Let's kick the question of what addresses the client should advertise by default out to the next release. I don't think that this patch conflicts with any decision we would be likely to make about that. It also doesn't conflict with adding a whole-config anonymous flag.

I've recorded the changes as darcs patches, added some docs, and made a couple of minor improvements to the test (see its description). The fix itself hasn't changed and is already reviewed.

comment:27 Changed at 2011-08-11T03:31:50Z by Zarutian

Reviewed 1010-docs.darcs.patch and found no glaring errors. Review still needed for test-1010.darcs.patch.

Changed at 2011-08-11T18:22:37Z by warner

combined some cleanup with the other three patches

comment:28 Changed at 2011-08-11T18:34:05Z by zooko

Review:

I haven't thought through davidsarah's assertion in comment:26 that this patch won't make it harder to do what I want (clients listen for connections from servers by default, and anonymous-mode is an explicit flag instead of setting location='') in the future, but I'll take their word for it.

I find it very confusing that location='' in the tahoe.cfg file means "Emit only 127.0.0.1" but location='' in src/allmydata/node.py's _setup_tub() means "Discover all local IP addresses and emit them.". This is on top of my slight confusion about the fact that location=None in tahoe.cfg has a different meaning from location=''. Or wait -- does it? Is one of them the same as not having a location entry at all?

Off I go to search for answers in the docs in attachment:cleanup-1010.dpatch. But the fact that I experience this much confusion after glancing at a few lines of the code and the config file is a bad sign.

comment:29 Changed at 2011-08-11T19:06:03Z by zooko

  • Keywords review-needed removed

Okay, I've started reading the docs patch from attachment:cleanup-1010.dpatch:

It helps to allay my confusion because it explicitly says "Note that this is not the same as omitting tub.location.". However, it doesn't help all the way: what does it mean if you omit tub.location? (The answer, I believe is, that it discovers your local IP addresses and advertises them.) Does it mean anything if you say tub.location=None, or is that an error?

I think there are four different use cases here, three of which are currently supported, and our docs should be more explicit about enumerating them.

  1. Discover your local IP addresses and announce them.
  2. Don't announce any routable IP address.
  3. Announce a configured IP address instead of the dynamically discovered one(s).
  4. [not supported yet] Announce a configured IP address in addition to the dynamically discovered one(s).

Also: is there a valid distinction between

  • 2.a. Don't announce any routable IP address, but announce unrouteable (LAN-scoped) IP addresses. Then nodes from out on the Internet cannot open connection to you, but nodes on your LAN can. Also, people on your LAN can use this to confirm your identity as a certain Tahoe-LAFS node, even if nodes on the Internet can't. (Is this true? If you've for example, configured all of your outgoing connections to go through a Tor or I2P proxy, but you used this setting, then nodes within your LAN can open a direct TCP connection to you, do foolscap negotiation with you, and thus learn the mapping between your LAN-internal IP address and your foolscap node ID.)

* _SUPPLIED MATERIAL_

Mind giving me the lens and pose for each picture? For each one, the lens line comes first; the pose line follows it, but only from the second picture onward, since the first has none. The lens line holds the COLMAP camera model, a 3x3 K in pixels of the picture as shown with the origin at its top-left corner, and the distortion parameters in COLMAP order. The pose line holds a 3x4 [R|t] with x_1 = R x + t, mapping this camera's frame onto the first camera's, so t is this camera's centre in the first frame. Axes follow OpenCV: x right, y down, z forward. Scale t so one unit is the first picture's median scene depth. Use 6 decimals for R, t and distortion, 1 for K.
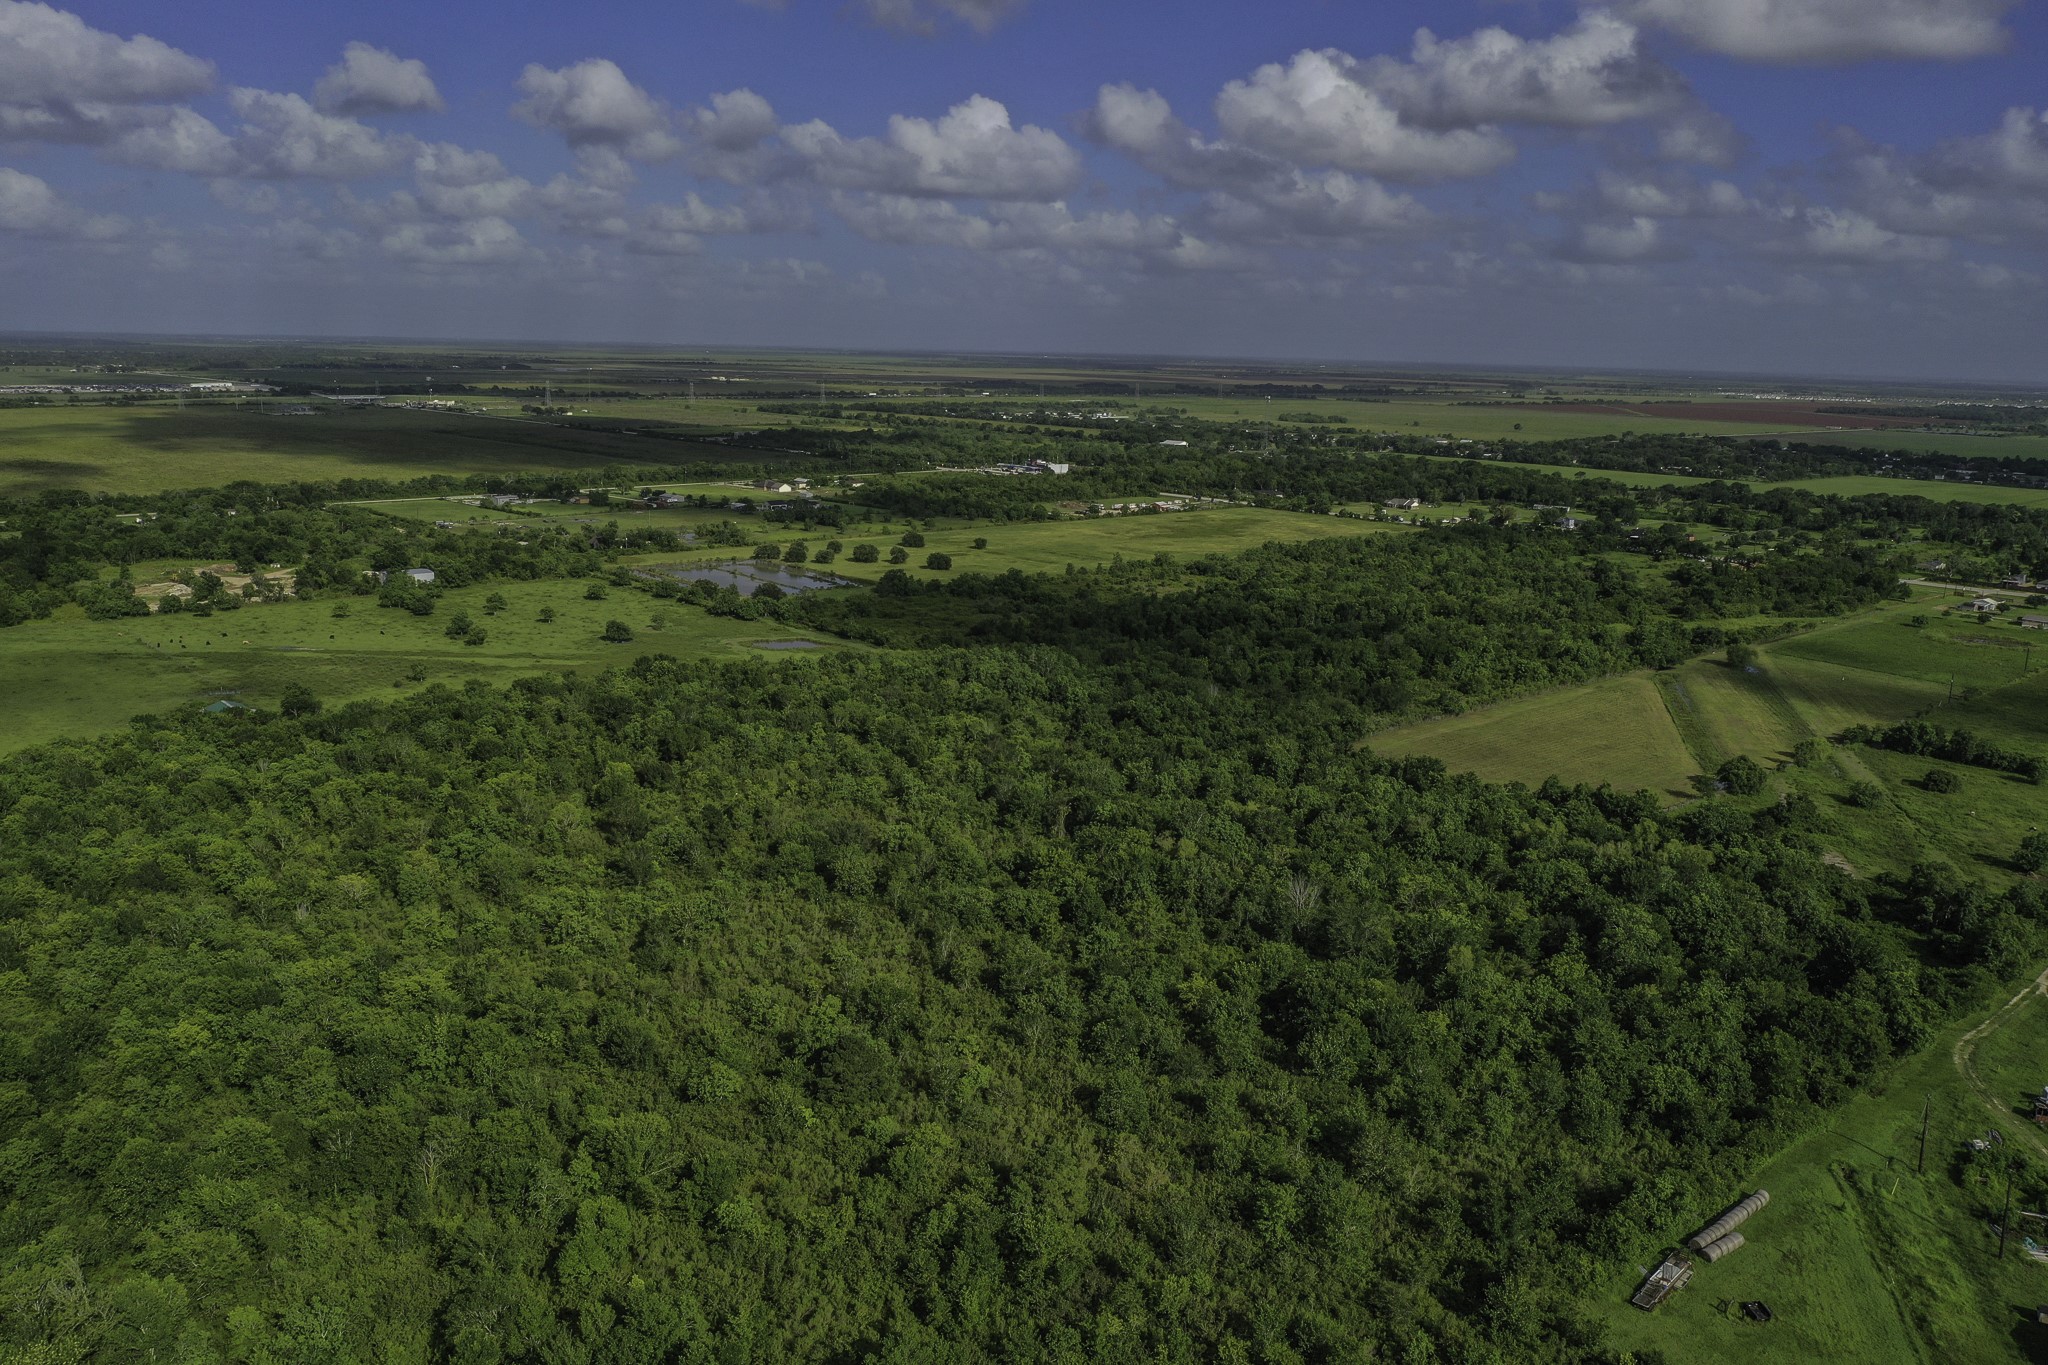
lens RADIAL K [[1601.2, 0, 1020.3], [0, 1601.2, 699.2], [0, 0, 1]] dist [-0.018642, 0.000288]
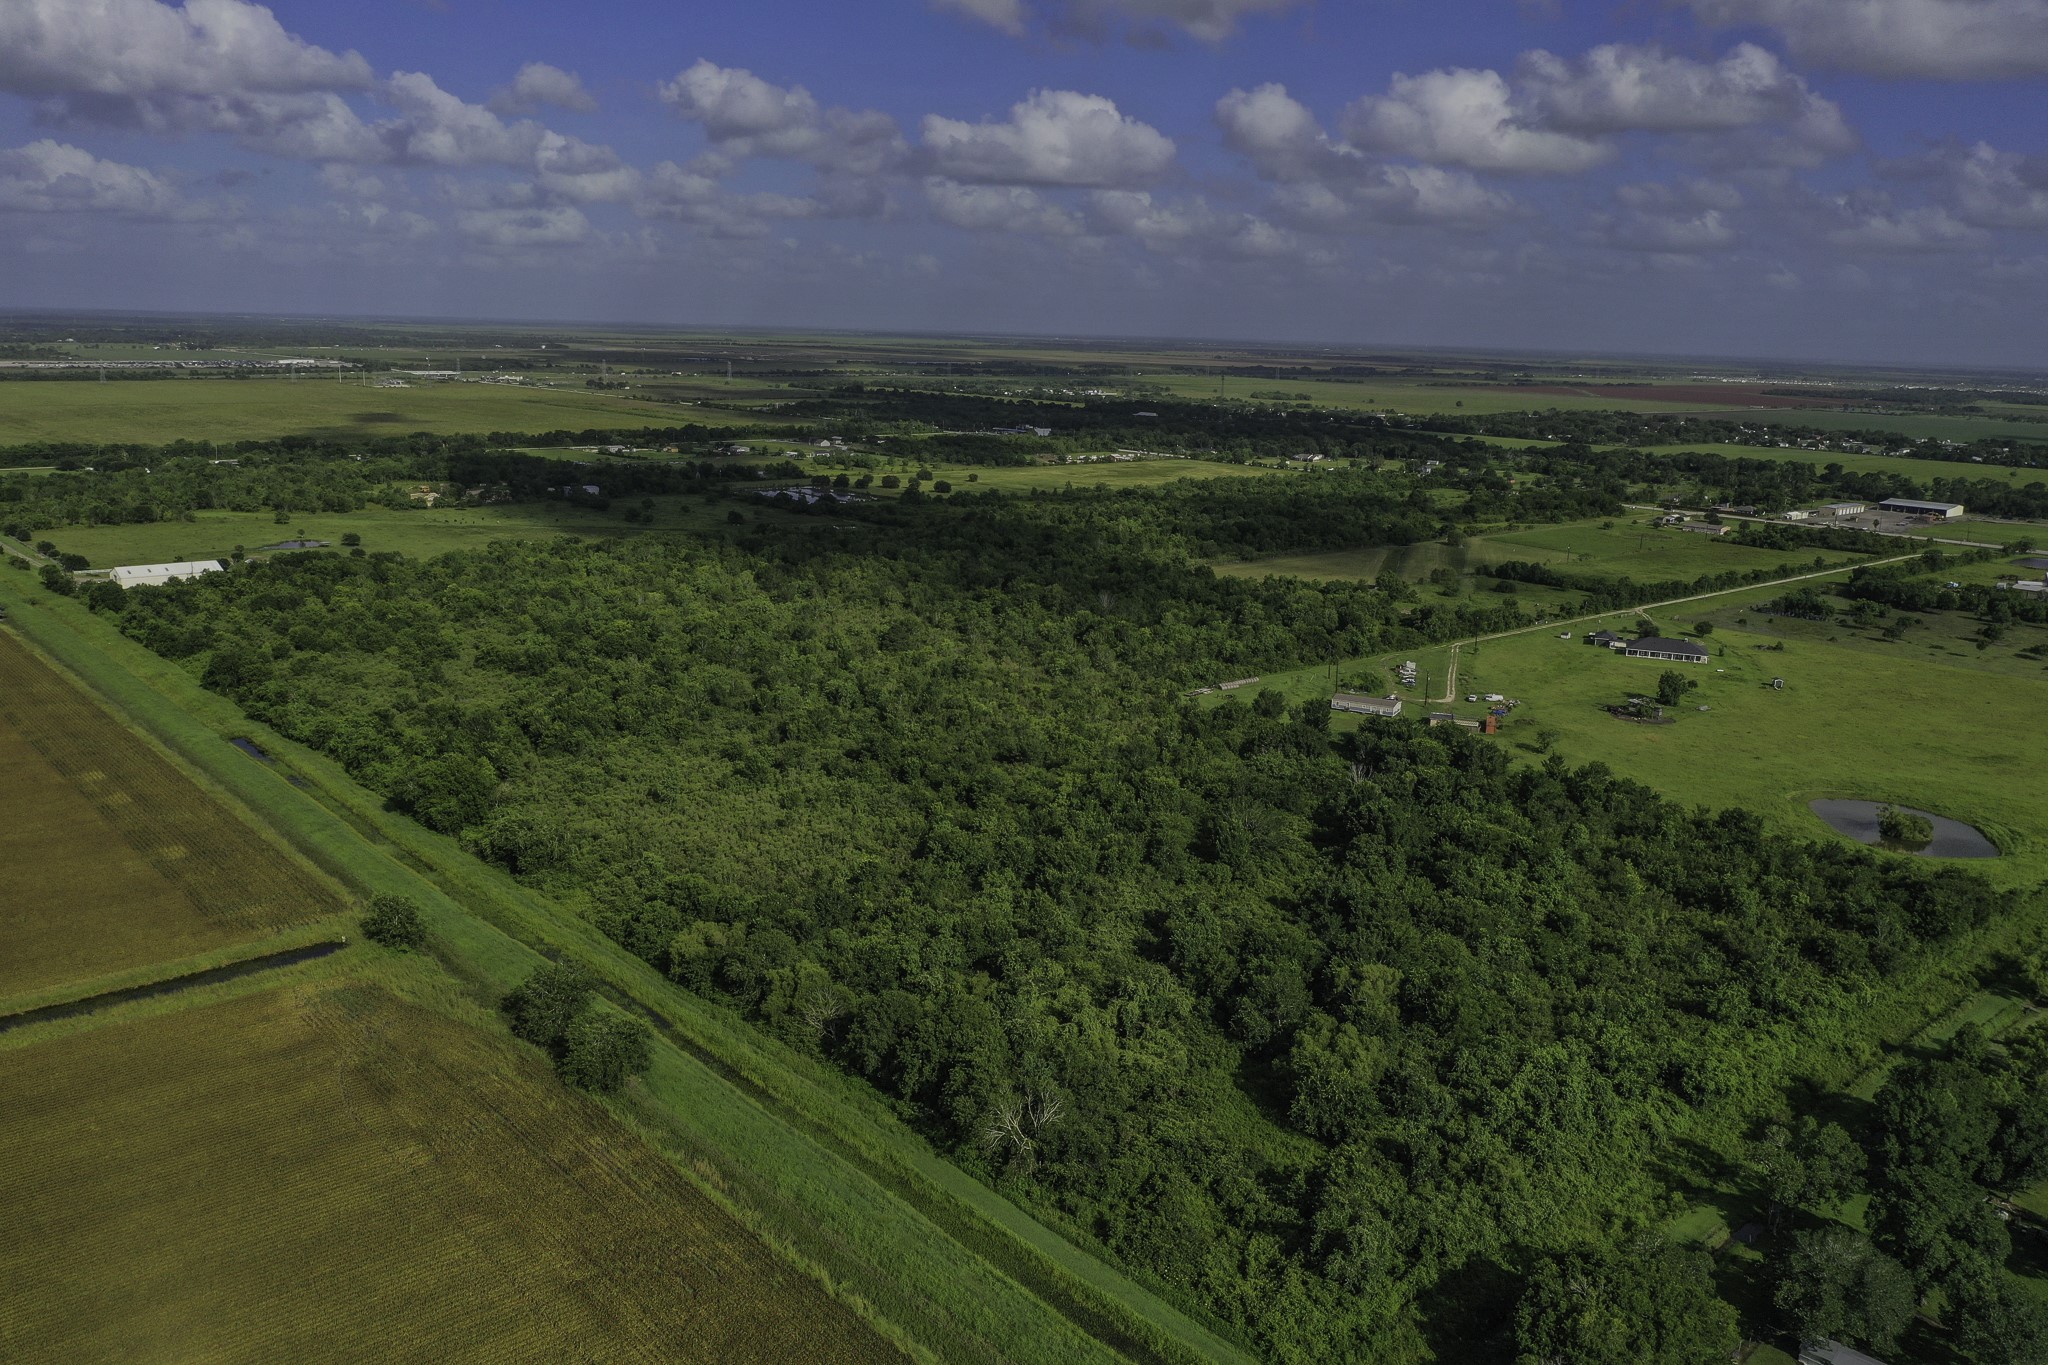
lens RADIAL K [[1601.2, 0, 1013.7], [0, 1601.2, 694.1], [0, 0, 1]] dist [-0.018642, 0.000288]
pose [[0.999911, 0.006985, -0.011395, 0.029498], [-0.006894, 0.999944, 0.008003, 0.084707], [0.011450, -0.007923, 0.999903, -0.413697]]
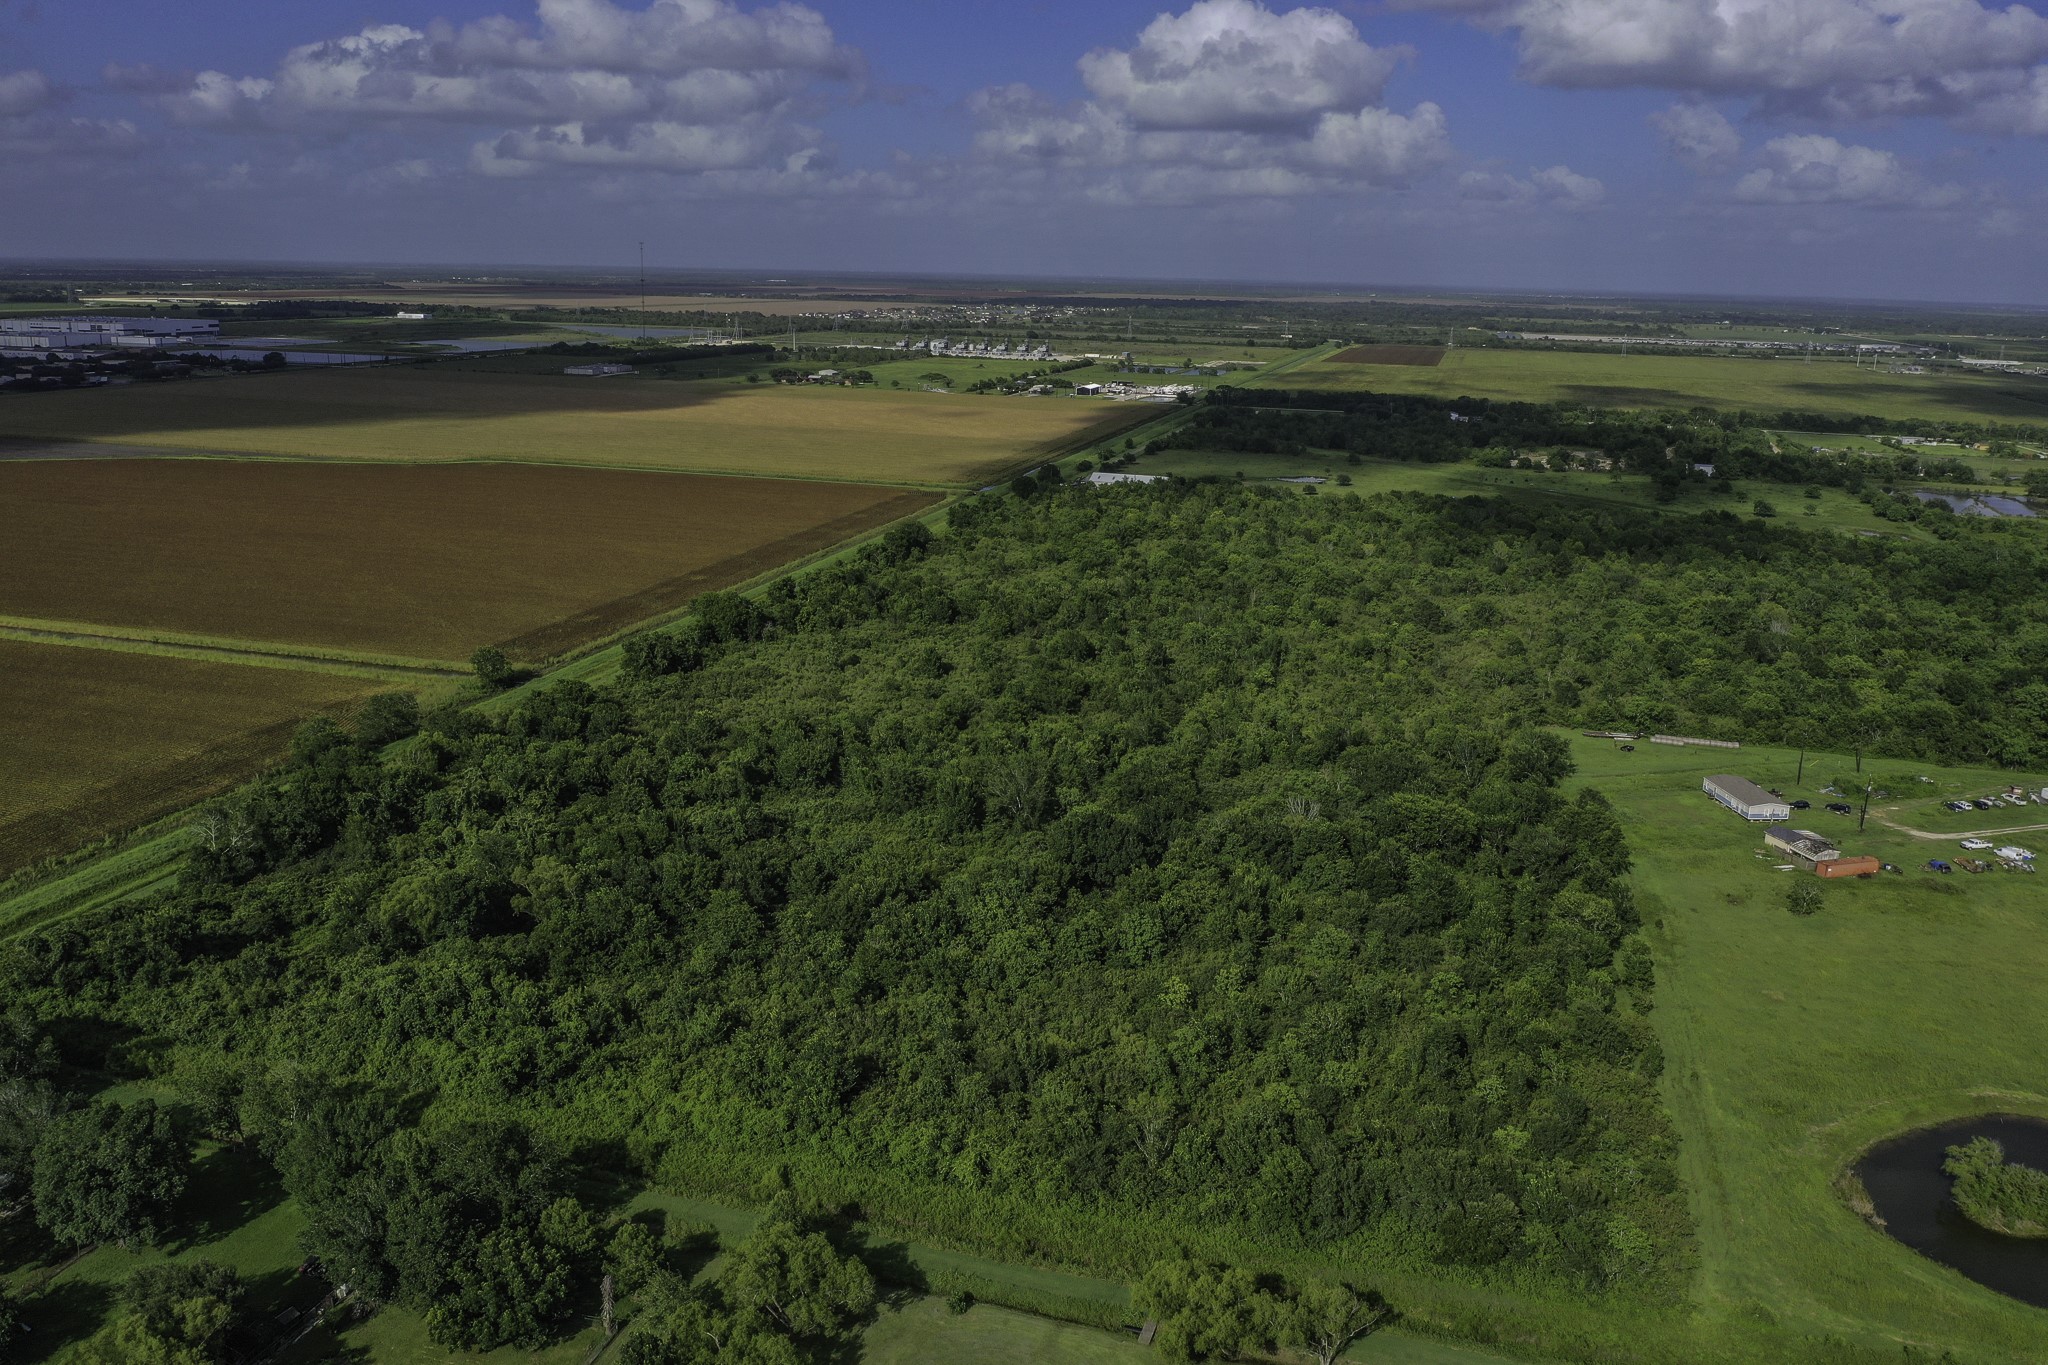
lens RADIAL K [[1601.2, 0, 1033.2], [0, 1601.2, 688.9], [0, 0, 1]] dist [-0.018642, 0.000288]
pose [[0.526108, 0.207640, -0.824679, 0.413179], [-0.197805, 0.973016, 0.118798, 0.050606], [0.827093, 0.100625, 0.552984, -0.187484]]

* _PROBLEM REQUIREMENTS_
Decide whether each statement agrees with the discussion of tub.location settings, answering yes or no and quoting the words of the text that decide it. 1. Zarutian found no glaring errors in the docs patch. 2. The fix itself was changed after it had been reviewed. 3. Announcing a configured IP address in addition to the dynamically discovered ones is already supported.

* _WRITTEN RESPONSE_
1. Yes: "Reviewed 1010-docs.darcs.patch and found no glaring errors."
2. No: "The fix itself hasn't changed and is already reviewed."
3. No: "[not supported yet] Announce a configured IP address in addition to the dynamically discovered one(s)."